● **Supplied records**
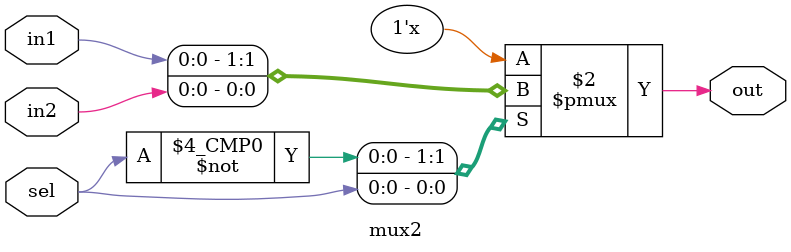
<source format=v>
module mux2
#(parameter WIDTH = 1)
(
	input sel,
	input [WIDTH-1:0] in1,
	input [WIDTH-1:0] in2,
	output reg [WIDTH-1:0] out
);

	always @(*)
	begin
		case(sel)
			0: out = in1;
			1: out = in2;
		endcase
	end

endmodule
</source>
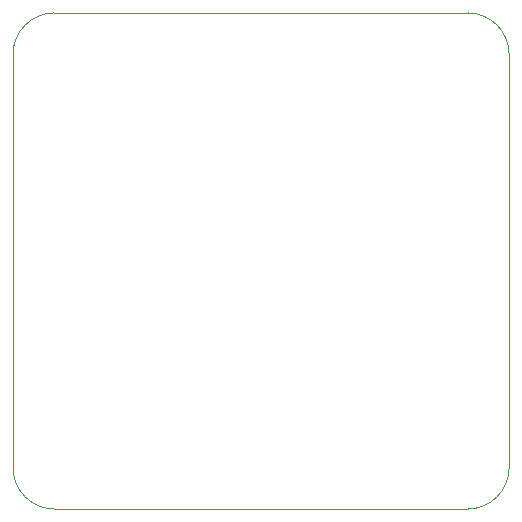
<source format=gbr>
%TF.GenerationSoftware,KiCad,Pcbnew,(6.0.10)*%
%TF.CreationDate,2023-02-14T22:37:11+03:00*%
%TF.ProjectId,BluePill,426c7565-5069-46c6-9c2e-6b696361645f,rev?*%
%TF.SameCoordinates,Original*%
%TF.FileFunction,Profile,NP*%
%FSLAX46Y46*%
G04 Gerber Fmt 4.6, Leading zero omitted, Abs format (unit mm)*
G04 Created by KiCad (PCBNEW (6.0.10)) date 2023-02-14 22:37:11*
%MOMM*%
%LPD*%
G01*
G04 APERTURE LIST*
%TA.AperFunction,Profile*%
%ADD10C,0.100000*%
%TD*%
G04 APERTURE END LIST*
D10*
X93500000Y-83000000D02*
X93500000Y-48000000D01*
X97000000Y-44500000D02*
G75*
G03*
X93500000Y-48000000I0J-3500000D01*
G01*
X132000000Y-86500000D02*
G75*
G03*
X135500000Y-83000000I0J3500000D01*
G01*
X135500000Y-83000000D02*
X135500000Y-48000000D01*
X97000000Y-44500000D02*
X132000000Y-44500000D01*
X93500000Y-83000000D02*
G75*
G03*
X97000000Y-86500000I3500000J0D01*
G01*
X97000000Y-86500000D02*
X132000000Y-86500000D01*
X135500000Y-48000000D02*
G75*
G03*
X132000000Y-44500000I-3500000J0D01*
G01*
M02*

</source>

● **Exercise directions**
All lines above that hold the string "input" should be copied.

● **Solution to the exercise**
	input sel,
	input [WIDTH-1:0] in1,
	input [WIDTH-1:0] in2,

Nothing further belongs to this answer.